== EXERCISES ==
1 – In the California tax memorandum, what per-day penalty applies for failing to register before transacting intrastate business?
2 – Retype the stretch of the California tax memorandum from "The rules used" through "as a whole.".
3 – According to the California tax memorandum, why does its first part define common terms?

== TEXT PROVIDED ==
----------
CALIFORNIA FILING AND TAX RESPONSIBILITIES

California has the largest economy in the United States and a reputation for being at the forefront of technological innovation. It is no surprise that California is an attractive market for businesses. Before entering the California market it is important to review California’s complicated rules dictating when companies must register, file tax returns, and pay tax.

The California Revenue & Tax Code uses a number of similar criteria to determine when tax returns are required and from whom. These requirements benefit from some further explanation. As such, the first part of this Memorandum defines some of the common terms that arise. The second part of the Memorandum then explains when businesses are required to file tax returns and pay California taxes.

DEFINING THE IMPORTANT TERMS

Business organizations incorporated or organized in California need to file tax returns. In addition, organizations will need to file a California tax return if they are: (1) doing business in California; (2) qualified to do business in California; or (3) receiving income derived from or attributable to sources within California. This section defines those important terms.

A. Doing Business in California

“Doing business” is defined as “actively engaging in any transaction for the purpose of financial or pecuniary gain or profit.”[1] Doing business does not necessarily mean conducting regular business.[2] The important criterion is whether the goal or aim of a transaction is a gain or profit[3] and it is irrelevant whether or not that goal is achieved.[4]

A taxpayer is deemed to be doing business in California if any of the following conditions are met: (1) the taxpayer is organized or commercially domiciled in California; (2) the taxpayer’s sales in California exceed the lessor of $500,000 or 25% of the taxpayer’s total sales; (3) the taxpayer’s real and tangible personal property in California exceeds the lessor of $50,000 or 25% of the taxpayer’s real and tangible personal property; or (4) the taxpayer pays compensation in California in excess of $50,000 or 25% of the taxpayer’s total compensation paid.[5]

B. Qualified to do Business in California

References to business organizations being “qualified to do business in California” are references to the California Certificate of Qualification that must be obtained before a non-Californian organization conducts any intrastate business in California.[6] Without this certificate, a foreign corporation cannot use a California State court to sue on an issue of intrastate business.[7] Failure to register before transacting intrastate business results in penalties of $20 per day that intrastate business was conducted.[8] In addition, a misdemeanor penalty of between $500 and $1,000 could apply.[9]

Intrastate business is defined as an organization “entering into repeated and successive transactions of its business in [California].”[10] An organization is not considered to be conducting intrastate business just because its subsidiary is conducting intrastate business or because it is a member/shareholder/partner in an organization conducting intrastate business.[11] Carrying out the following activities in California does not constitute intrastate business: (1) maintaining or defending any legal action; (2) holding meetings concerning the internal affairs of the company; (3) maintaining bank accounts; (4) effecting sales through independent contractors; (5) soliciting orders where those orders require acceptance outside California; or (6) conducting an isolated transaction completed within a period of 180 days.[12]

C. Income Derived From or Attributable to Sources Within California

The rules used to determine whether income is derived from or attributable to California vary depending on the nature of the income. Business income that is part of one distinct business (a unitary business) is apportioned to California based on a statutory formula.[13] This formula is: unitary business income * ((payroll factor + property factor + sales factor + sales factor)/4).[14] The payroll, property, and sales factors are the percentages of payroll/property/sales in California compared to the totals for the unitary business as a whole.
----------
(Collected data entries)
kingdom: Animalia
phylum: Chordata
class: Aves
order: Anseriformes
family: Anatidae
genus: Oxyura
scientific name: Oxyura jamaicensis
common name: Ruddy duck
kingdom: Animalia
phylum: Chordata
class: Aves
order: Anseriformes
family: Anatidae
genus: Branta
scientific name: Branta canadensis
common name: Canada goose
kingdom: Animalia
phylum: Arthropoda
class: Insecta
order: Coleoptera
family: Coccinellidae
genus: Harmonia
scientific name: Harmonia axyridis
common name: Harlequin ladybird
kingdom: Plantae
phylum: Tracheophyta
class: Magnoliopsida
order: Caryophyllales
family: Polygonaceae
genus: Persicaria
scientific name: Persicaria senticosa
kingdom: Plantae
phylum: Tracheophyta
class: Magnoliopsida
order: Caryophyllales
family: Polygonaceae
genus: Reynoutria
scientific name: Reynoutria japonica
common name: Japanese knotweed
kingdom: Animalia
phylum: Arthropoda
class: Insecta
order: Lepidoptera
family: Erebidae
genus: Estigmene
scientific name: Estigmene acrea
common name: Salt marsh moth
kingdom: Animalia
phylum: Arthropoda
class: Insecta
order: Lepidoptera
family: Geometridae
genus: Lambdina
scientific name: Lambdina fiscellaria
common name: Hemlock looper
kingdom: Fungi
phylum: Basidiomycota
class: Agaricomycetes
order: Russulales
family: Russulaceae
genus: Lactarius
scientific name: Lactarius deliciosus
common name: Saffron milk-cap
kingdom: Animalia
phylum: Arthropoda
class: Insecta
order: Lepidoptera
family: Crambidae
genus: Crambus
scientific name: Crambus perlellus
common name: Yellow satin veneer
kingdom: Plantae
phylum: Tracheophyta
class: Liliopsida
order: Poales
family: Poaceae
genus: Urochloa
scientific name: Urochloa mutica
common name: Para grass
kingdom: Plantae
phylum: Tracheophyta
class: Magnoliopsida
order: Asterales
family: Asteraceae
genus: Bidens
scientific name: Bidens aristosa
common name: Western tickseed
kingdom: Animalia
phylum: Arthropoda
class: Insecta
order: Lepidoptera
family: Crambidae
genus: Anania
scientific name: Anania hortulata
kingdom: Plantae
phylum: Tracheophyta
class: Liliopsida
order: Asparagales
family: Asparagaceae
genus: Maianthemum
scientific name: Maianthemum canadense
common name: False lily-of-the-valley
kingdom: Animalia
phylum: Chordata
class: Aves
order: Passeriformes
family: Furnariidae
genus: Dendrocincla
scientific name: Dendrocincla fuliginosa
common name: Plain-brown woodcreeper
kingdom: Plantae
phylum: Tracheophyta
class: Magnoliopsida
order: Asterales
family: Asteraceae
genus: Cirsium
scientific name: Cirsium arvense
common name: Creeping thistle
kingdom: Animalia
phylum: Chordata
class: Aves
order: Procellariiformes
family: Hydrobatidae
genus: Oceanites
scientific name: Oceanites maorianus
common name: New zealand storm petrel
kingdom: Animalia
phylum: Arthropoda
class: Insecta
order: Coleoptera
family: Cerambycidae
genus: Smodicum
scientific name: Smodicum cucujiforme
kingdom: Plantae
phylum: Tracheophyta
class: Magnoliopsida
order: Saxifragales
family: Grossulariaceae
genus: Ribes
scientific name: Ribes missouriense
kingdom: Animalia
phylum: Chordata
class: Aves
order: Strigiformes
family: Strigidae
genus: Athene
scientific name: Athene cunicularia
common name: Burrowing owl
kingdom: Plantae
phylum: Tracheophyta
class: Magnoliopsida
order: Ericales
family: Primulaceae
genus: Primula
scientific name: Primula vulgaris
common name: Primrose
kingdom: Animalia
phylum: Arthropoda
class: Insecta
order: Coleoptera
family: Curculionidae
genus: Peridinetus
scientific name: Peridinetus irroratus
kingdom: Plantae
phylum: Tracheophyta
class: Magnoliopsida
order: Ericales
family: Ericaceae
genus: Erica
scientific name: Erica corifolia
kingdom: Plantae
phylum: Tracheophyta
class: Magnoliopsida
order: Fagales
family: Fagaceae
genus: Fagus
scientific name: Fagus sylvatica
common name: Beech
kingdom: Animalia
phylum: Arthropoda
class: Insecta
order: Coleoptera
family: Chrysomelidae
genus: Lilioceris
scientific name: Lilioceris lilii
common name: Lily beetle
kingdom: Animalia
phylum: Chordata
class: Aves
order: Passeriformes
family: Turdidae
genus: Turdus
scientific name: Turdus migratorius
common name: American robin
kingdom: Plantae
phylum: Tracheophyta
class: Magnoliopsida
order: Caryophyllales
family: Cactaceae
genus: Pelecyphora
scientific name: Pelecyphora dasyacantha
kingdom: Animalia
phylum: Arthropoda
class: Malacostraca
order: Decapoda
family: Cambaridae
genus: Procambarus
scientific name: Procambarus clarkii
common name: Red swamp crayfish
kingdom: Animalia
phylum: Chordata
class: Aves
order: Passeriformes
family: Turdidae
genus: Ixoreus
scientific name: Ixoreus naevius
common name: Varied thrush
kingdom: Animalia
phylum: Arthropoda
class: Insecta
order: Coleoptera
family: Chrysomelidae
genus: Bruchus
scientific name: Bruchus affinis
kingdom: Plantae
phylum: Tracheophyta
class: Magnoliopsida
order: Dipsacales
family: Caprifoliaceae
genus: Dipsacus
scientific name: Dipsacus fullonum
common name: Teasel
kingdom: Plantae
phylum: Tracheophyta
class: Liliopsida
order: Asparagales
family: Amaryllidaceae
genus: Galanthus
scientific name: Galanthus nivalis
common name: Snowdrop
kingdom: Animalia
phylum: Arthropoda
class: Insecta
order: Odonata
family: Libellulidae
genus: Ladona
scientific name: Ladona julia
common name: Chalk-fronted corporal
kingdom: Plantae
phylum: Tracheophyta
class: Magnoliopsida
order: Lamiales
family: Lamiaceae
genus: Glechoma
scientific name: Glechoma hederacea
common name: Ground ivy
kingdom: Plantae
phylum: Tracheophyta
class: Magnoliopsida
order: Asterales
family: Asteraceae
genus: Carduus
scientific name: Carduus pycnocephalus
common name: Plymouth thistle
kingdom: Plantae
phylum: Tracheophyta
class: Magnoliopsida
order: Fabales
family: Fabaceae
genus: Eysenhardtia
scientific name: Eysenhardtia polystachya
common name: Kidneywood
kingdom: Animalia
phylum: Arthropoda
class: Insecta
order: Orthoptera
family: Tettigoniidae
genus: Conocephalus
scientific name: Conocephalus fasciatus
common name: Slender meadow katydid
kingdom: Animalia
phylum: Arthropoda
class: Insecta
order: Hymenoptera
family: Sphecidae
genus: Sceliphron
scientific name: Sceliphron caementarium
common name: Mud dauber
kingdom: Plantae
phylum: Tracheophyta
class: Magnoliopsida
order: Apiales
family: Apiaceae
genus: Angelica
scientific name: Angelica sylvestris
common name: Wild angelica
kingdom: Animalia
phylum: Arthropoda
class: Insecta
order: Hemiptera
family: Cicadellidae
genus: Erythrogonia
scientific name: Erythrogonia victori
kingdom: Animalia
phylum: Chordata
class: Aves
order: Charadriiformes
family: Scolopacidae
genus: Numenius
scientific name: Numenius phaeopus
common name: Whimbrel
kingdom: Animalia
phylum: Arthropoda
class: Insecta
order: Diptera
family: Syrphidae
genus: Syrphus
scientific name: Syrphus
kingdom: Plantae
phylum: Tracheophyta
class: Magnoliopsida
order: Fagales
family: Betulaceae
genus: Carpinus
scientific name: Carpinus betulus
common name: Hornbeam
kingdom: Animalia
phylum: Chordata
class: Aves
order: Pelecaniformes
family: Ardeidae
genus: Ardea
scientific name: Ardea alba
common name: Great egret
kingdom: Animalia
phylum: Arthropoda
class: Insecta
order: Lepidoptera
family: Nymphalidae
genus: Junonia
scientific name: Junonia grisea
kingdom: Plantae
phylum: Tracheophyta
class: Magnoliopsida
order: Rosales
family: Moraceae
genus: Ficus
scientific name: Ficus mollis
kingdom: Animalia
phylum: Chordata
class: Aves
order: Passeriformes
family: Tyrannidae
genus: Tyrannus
----------
== EXERCISE RESPONSES ==
1 – $20 per day that intrastate business was conducted.

2 –
The rules used to determine whether income is derived from or attributable to California vary depending on the nature of the income. Business income that is part of one distinct business (a unitary business) is apportioned to California based on a statutory formula.[13] This formula is: unitary business income * ((payroll factor + property factor + sales factor + sales factor)/4).[14] The payroll, property, and sales factors are the percentages of payroll/property/sales in California compared to the totals for the unitary business as a whole.

3 – The California Revenue & Tax Code uses a number of similar criteria to determine when tax returns are required and from whom. Those requirements benefit from further explanation, so the first part defines the common terms that arise.